Would you please transcribe, exactly as written, the lines of the entries below starting at the one that holds "vfov_deg: 3.4" and ending at the one that holds "vfov_deg: 4.5", both included?

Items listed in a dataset
BEGIN

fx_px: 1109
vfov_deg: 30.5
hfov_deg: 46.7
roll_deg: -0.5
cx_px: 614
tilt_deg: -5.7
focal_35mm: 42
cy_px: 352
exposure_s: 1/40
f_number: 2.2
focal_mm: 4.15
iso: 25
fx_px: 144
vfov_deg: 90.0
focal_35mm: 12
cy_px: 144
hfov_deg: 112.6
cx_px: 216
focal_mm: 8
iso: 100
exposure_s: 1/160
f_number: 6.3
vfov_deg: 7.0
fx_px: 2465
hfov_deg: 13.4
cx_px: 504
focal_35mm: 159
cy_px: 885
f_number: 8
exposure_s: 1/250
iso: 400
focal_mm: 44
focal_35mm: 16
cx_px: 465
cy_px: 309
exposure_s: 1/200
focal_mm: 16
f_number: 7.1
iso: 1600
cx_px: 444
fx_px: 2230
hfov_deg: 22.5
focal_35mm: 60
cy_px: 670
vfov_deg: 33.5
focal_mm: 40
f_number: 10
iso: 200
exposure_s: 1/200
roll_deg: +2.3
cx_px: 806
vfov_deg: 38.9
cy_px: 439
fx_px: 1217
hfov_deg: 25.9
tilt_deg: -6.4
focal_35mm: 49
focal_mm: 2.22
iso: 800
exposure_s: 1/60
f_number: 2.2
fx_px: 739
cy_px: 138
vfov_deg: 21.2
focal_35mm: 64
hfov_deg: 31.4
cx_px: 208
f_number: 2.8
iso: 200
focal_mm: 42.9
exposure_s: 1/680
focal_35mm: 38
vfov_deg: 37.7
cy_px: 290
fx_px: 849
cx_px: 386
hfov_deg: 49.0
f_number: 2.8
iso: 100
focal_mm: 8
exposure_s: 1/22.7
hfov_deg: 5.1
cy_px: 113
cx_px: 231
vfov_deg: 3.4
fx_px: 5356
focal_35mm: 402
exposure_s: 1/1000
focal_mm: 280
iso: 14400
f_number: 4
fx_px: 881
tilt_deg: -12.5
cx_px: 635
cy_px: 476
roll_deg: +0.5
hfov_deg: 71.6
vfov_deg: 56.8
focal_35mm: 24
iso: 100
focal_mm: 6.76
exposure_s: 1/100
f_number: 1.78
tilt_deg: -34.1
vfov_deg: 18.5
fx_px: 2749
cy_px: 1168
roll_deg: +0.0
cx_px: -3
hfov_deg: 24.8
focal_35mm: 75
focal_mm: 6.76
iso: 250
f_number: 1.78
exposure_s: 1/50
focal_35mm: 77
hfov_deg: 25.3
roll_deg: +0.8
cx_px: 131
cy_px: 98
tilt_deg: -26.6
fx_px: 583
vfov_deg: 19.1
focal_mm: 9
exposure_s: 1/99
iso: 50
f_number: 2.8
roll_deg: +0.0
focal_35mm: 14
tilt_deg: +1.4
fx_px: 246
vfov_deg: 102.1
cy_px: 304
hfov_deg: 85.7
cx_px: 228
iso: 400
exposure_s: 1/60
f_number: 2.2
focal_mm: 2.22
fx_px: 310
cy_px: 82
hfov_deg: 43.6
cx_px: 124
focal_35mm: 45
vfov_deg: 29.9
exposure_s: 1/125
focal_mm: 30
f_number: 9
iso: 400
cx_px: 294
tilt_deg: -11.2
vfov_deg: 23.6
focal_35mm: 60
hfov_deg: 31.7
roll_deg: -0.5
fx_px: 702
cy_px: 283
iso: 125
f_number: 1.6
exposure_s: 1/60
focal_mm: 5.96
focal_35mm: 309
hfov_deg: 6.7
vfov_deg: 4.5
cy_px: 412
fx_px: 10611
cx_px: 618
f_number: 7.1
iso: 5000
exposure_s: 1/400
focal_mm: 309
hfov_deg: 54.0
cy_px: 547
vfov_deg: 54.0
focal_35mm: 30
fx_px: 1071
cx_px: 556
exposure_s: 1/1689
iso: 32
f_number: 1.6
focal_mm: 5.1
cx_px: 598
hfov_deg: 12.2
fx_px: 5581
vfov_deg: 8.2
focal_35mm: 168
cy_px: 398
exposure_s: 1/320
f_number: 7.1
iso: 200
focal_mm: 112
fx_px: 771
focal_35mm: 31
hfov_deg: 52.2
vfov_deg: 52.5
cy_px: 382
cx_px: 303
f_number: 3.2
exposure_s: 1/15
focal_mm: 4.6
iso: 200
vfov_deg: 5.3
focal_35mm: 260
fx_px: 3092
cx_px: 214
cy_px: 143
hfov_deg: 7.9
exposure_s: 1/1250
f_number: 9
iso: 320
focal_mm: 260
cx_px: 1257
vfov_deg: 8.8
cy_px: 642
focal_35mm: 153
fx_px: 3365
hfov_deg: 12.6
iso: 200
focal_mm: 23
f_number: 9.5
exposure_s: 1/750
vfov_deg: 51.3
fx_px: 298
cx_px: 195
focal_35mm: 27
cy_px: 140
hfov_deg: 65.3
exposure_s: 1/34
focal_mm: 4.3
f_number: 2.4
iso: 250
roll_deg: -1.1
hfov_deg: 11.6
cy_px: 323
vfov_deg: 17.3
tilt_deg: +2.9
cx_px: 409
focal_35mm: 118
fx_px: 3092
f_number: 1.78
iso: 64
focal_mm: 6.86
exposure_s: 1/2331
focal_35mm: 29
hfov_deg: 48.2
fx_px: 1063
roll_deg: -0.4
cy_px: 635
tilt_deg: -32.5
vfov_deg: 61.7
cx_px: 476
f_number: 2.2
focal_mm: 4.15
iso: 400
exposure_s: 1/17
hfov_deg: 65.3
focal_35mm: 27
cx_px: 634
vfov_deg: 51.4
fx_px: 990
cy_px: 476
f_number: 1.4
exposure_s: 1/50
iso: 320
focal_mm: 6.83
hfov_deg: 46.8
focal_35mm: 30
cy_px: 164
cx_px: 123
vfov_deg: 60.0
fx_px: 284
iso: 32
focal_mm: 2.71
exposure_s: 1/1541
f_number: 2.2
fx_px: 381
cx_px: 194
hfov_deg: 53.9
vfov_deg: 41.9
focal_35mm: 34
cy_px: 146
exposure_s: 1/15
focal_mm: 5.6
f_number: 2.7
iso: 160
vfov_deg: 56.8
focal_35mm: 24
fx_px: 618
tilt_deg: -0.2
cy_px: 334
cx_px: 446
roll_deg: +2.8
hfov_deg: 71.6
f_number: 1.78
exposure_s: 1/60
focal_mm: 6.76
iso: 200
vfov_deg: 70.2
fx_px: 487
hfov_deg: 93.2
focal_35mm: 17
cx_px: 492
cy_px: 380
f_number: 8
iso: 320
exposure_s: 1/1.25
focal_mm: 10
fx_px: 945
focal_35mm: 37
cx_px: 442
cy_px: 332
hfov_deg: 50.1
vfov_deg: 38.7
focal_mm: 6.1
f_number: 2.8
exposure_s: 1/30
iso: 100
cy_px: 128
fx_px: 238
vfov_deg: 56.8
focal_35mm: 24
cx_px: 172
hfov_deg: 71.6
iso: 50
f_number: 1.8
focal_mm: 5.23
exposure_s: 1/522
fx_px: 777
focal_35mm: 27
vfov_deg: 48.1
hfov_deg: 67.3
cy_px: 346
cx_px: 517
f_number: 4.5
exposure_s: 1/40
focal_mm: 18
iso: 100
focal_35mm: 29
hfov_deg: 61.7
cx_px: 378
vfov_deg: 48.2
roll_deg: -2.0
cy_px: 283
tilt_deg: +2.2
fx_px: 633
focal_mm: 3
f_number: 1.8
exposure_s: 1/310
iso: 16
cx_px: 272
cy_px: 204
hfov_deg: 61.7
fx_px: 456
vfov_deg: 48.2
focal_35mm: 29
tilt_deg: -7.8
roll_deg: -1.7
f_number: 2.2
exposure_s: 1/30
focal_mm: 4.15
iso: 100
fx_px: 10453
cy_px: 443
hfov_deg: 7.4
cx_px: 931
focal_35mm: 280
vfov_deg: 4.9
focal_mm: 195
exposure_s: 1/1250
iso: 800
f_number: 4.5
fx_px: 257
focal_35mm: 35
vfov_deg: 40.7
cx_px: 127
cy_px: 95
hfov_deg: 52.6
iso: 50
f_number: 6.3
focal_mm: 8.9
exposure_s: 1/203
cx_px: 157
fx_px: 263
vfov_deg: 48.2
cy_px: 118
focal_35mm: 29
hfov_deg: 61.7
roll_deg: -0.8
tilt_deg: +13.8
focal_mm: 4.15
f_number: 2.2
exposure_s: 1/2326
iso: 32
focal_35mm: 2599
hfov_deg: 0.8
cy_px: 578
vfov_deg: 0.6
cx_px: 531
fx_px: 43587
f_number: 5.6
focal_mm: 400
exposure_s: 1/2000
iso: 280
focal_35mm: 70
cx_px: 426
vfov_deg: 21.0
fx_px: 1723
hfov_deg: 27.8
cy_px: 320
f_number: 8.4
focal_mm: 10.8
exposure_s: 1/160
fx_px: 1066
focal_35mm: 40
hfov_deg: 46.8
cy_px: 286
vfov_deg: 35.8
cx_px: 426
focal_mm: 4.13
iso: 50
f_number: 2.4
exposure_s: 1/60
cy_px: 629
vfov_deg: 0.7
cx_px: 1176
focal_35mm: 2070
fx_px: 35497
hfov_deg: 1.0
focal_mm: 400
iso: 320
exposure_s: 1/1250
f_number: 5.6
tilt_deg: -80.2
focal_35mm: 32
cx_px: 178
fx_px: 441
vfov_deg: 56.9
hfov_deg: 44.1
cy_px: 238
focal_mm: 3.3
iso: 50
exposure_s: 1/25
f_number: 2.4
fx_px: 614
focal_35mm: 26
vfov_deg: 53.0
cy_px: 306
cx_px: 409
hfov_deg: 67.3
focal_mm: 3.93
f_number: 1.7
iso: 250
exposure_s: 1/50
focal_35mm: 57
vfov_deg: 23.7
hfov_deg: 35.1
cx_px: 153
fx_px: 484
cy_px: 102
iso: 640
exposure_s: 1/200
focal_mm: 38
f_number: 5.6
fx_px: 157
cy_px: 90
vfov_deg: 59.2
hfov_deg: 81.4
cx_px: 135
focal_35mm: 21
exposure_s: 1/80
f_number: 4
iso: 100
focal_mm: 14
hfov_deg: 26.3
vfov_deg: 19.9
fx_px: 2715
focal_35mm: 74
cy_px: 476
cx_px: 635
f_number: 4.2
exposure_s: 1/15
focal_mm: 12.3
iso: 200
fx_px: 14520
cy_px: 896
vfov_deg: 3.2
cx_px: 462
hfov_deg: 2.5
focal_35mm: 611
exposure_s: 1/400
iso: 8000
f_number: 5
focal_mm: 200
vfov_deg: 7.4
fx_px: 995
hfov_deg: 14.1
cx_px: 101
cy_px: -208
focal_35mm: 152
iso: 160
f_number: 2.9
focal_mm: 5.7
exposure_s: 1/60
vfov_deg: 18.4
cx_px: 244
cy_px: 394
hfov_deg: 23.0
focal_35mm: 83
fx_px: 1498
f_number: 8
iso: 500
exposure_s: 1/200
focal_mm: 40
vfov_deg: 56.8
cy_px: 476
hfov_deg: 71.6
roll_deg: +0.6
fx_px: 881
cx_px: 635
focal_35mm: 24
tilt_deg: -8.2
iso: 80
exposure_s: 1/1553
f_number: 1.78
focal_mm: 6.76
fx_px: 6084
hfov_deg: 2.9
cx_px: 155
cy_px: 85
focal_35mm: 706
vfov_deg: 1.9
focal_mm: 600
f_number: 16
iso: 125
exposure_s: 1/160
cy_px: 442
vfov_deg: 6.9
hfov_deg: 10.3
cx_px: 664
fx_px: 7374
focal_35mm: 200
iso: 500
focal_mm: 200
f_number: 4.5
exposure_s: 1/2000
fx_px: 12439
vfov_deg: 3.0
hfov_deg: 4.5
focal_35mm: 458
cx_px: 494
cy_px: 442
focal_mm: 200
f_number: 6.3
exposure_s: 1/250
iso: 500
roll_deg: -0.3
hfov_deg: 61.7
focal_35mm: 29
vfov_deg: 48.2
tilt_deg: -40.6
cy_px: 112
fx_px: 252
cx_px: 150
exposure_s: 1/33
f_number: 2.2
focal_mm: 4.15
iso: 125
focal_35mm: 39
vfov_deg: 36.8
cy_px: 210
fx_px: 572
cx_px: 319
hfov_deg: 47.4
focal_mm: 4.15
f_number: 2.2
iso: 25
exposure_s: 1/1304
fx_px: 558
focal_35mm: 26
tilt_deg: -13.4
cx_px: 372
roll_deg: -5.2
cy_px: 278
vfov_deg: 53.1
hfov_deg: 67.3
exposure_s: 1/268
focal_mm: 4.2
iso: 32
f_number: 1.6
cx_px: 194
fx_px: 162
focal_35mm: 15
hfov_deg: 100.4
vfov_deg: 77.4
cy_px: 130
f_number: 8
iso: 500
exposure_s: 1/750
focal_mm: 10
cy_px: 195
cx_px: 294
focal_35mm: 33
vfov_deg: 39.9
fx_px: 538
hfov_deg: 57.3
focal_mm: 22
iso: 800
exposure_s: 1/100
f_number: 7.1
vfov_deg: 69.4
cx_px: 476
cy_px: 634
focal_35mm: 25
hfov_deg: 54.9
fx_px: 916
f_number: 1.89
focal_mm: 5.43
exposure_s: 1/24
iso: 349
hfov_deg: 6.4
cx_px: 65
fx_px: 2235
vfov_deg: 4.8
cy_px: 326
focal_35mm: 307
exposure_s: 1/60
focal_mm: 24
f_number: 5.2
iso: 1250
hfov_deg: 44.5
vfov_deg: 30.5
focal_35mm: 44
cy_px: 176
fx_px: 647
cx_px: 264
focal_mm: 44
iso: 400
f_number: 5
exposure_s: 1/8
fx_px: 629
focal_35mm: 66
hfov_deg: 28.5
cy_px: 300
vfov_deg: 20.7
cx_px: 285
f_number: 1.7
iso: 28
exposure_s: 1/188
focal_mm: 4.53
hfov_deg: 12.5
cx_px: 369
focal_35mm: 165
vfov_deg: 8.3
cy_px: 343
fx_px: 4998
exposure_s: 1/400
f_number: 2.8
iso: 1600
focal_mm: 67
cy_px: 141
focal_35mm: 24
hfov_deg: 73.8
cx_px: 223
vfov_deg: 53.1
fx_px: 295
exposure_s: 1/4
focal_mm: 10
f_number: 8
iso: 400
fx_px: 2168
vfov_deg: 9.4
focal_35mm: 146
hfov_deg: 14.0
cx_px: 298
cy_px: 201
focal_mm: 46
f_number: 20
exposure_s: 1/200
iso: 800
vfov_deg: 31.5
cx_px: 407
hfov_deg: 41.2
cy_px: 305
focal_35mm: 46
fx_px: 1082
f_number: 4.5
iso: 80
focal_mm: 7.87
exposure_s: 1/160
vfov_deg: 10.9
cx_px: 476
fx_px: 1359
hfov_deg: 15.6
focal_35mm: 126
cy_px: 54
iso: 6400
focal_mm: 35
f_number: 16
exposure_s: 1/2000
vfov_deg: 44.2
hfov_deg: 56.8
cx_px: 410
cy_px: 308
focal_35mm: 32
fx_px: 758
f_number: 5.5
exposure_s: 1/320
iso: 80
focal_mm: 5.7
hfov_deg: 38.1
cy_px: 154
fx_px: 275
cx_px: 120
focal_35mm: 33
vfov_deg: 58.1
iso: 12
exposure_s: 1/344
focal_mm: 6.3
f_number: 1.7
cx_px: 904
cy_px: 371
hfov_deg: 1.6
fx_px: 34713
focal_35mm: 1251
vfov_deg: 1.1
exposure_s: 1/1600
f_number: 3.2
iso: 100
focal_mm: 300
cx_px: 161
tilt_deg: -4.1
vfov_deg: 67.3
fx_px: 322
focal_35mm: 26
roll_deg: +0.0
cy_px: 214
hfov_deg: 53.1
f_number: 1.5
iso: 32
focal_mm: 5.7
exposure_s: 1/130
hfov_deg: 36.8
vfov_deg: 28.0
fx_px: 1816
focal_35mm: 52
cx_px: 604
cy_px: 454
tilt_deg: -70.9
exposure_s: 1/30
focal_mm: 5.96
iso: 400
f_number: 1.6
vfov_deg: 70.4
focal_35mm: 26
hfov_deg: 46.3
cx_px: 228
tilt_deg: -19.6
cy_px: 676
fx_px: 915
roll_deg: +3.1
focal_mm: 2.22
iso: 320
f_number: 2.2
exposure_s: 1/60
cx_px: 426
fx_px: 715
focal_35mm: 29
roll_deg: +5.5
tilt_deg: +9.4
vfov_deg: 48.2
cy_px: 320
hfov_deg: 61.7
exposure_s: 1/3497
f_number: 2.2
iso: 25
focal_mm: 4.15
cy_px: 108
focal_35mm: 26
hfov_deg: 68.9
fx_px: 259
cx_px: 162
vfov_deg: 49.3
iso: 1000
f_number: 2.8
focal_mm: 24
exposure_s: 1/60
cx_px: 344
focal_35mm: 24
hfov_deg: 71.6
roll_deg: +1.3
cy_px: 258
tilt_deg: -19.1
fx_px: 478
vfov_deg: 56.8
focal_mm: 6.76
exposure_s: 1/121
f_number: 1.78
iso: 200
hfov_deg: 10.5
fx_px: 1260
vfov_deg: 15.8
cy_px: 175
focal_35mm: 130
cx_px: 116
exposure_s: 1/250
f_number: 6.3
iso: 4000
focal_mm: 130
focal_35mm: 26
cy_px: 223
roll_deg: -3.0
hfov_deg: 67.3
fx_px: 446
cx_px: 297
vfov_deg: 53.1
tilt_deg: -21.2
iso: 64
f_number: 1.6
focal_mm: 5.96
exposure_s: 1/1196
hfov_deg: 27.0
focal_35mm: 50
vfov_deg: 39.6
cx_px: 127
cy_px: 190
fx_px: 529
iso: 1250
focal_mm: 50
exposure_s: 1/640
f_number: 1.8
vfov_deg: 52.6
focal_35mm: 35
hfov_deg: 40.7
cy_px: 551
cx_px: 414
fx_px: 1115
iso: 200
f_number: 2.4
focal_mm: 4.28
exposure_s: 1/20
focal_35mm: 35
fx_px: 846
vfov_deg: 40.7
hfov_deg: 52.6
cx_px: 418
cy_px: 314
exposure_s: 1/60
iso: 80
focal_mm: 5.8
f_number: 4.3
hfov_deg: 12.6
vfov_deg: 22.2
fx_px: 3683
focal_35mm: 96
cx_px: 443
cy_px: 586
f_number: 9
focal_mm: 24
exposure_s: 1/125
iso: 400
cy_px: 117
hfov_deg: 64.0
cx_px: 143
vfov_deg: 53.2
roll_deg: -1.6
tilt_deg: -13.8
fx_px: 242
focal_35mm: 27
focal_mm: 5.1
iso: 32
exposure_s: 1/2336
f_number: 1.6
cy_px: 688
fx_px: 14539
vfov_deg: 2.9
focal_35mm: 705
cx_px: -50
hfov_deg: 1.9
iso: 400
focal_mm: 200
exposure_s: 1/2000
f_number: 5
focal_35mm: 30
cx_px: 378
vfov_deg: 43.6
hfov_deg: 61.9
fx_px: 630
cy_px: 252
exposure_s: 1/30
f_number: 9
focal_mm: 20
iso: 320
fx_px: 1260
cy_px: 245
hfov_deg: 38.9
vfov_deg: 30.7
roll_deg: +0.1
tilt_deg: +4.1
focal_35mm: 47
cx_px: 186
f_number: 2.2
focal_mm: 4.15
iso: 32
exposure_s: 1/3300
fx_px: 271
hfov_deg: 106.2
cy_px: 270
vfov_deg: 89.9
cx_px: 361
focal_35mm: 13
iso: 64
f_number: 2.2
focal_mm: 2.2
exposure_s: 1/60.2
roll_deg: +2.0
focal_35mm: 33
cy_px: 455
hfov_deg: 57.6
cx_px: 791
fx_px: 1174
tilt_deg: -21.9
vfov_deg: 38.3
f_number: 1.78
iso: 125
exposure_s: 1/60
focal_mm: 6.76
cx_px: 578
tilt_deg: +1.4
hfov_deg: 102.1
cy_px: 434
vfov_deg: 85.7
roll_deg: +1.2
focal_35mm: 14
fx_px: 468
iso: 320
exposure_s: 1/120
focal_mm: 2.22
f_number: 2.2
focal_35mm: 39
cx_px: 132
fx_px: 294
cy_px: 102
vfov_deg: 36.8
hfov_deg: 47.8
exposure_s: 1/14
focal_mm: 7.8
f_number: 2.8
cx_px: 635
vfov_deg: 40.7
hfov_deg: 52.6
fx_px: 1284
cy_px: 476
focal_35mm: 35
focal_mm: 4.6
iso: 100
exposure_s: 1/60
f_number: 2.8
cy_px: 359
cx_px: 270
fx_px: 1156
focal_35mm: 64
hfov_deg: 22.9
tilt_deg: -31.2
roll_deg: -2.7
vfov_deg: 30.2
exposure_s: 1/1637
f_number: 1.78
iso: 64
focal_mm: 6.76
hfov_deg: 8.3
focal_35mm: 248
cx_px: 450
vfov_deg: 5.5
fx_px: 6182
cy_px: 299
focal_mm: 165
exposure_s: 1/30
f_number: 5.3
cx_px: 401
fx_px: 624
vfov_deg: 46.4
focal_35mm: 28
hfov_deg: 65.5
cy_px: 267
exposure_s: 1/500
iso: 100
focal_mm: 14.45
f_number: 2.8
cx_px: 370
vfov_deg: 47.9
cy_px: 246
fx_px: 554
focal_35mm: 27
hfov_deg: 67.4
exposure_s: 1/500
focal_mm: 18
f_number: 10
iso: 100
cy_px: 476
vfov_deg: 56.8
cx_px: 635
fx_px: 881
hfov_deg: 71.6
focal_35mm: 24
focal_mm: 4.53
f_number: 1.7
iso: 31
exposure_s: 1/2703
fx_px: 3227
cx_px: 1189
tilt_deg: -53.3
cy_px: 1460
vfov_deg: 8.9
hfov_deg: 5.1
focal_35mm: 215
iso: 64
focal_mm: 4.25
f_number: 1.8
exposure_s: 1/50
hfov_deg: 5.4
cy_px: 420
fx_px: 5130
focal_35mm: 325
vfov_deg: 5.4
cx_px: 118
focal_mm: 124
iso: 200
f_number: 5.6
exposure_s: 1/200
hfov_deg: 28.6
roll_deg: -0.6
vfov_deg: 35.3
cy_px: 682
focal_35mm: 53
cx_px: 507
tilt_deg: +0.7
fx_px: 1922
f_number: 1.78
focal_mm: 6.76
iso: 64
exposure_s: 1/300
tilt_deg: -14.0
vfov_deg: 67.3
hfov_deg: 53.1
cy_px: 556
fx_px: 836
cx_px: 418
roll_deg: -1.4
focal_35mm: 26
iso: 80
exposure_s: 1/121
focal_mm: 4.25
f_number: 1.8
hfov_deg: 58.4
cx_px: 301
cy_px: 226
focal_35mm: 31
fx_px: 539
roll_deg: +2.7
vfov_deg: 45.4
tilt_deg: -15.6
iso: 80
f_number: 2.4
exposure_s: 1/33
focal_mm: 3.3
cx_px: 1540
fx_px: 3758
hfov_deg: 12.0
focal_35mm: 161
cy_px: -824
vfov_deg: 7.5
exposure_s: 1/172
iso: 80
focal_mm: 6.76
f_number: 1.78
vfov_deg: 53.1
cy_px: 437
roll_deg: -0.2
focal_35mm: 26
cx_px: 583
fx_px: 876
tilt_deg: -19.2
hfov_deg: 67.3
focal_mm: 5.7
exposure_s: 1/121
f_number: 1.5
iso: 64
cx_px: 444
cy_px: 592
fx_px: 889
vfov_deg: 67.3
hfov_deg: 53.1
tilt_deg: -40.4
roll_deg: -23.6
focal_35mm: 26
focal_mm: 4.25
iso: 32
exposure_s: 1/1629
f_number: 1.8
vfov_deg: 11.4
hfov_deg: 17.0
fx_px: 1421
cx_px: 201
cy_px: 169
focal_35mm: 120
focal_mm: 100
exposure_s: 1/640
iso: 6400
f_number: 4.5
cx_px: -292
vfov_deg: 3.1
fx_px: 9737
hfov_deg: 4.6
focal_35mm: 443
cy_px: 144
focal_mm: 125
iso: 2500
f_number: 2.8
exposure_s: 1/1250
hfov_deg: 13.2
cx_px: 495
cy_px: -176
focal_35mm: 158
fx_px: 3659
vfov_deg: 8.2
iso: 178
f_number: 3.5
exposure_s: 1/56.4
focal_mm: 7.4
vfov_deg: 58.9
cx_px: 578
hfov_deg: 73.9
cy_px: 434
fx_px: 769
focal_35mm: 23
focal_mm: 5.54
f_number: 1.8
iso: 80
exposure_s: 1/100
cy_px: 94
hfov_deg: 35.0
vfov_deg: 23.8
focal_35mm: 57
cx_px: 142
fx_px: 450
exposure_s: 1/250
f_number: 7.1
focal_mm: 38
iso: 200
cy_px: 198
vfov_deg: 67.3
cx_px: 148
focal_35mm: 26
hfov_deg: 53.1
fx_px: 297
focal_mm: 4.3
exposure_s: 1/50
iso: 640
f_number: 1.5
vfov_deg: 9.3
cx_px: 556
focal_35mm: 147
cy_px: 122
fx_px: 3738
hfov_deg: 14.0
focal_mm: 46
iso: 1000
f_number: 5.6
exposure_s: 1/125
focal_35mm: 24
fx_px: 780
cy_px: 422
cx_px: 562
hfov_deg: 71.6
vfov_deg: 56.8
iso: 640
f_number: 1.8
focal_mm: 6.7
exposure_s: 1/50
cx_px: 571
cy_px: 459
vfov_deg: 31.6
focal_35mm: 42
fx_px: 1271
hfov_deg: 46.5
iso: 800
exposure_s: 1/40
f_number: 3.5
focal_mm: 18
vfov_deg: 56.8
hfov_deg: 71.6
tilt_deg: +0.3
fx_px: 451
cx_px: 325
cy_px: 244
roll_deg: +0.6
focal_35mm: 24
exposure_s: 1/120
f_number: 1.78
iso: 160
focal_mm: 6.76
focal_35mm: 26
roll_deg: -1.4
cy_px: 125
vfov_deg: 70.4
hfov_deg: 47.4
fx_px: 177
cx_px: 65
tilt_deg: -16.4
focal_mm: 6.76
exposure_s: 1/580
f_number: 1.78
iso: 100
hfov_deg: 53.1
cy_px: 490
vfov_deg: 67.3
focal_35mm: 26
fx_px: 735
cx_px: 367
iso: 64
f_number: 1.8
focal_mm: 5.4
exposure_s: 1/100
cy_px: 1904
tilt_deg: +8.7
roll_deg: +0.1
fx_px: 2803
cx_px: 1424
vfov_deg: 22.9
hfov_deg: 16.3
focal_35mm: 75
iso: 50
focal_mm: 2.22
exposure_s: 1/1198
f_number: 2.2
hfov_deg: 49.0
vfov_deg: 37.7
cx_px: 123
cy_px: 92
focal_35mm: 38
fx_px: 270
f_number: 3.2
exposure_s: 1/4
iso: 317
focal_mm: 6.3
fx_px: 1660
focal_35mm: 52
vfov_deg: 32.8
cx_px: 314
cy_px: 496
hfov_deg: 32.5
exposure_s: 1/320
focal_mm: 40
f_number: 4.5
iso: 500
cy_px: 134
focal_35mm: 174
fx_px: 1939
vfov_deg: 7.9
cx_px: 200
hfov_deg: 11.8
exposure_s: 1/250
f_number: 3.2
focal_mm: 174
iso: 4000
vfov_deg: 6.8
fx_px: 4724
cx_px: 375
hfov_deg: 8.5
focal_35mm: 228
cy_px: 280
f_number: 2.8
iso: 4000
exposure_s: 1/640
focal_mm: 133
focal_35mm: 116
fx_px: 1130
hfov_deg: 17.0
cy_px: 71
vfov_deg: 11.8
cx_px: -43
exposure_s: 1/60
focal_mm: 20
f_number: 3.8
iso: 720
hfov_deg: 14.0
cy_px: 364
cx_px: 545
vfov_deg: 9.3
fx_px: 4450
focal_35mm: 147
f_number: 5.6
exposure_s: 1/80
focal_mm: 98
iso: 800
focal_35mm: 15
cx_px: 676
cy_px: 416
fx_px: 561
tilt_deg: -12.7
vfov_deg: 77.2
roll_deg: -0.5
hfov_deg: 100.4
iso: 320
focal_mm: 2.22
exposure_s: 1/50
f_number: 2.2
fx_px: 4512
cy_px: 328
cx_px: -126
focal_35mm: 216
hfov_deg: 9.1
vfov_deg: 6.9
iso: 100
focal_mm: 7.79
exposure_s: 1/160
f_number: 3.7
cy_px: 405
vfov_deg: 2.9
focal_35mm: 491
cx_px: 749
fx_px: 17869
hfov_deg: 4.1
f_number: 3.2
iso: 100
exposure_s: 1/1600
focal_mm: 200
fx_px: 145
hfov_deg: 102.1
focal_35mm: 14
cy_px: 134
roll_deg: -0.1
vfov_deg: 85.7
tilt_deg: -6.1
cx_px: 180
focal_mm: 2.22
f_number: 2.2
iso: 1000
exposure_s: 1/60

END

- [Solution to this exercise]
vfov_deg: 3.4
fx_px: 5356
focal_35mm: 402
exposure_s: 1/1000
focal_mm: 280
iso: 14400
f_number: 4
fx_px: 881
tilt_deg: -12.5
cx_px: 635
cy_px: 476
roll_deg: +0.5
hfov_deg: 71.6
vfov_deg: 56.8
focal_35mm: 24
iso: 100
focal_mm: 6.76
exposure_s: 1/100
f_number: 1.78
tilt_deg: -34.1
vfov_deg: 18.5
fx_px: 2749
cy_px: 1168
roll_deg: +0.0
cx_px: -3
hfov_deg: 24.8
focal_35mm: 75
focal_mm: 6.76
iso: 250
f_number: 1.78
exposure_s: 1/50
focal_35mm: 77
hfov_deg: 25.3
roll_deg: +0.8
cx_px: 131
cy_px: 98
tilt_deg: -26.6
fx_px: 583
vfov_deg: 19.1
focal_mm: 9
exposure_s: 1/99
iso: 50
f_number: 2.8
roll_deg: +0.0
focal_35mm: 14
tilt_deg: +1.4
fx_px: 246
vfov_deg: 102.1
cy_px: 304
hfov_deg: 85.7
cx_px: 228
iso: 400
exposure_s: 1/60
f_number: 2.2
focal_mm: 2.22
fx_px: 310
cy_px: 82
hfov_deg: 43.6
cx_px: 124
focal_35mm: 45
vfov_deg: 29.9
exposure_s: 1/125
focal_mm: 30
f_number: 9
iso: 400
cx_px: 294
tilt_deg: -11.2
vfov_deg: 23.6
focal_35mm: 60
hfov_deg: 31.7
roll_deg: -0.5
fx_px: 702
cy_px: 283
iso: 125
f_number: 1.6
exposure_s: 1/60
focal_mm: 5.96
focal_35mm: 309
hfov_deg: 6.7
vfov_deg: 4.5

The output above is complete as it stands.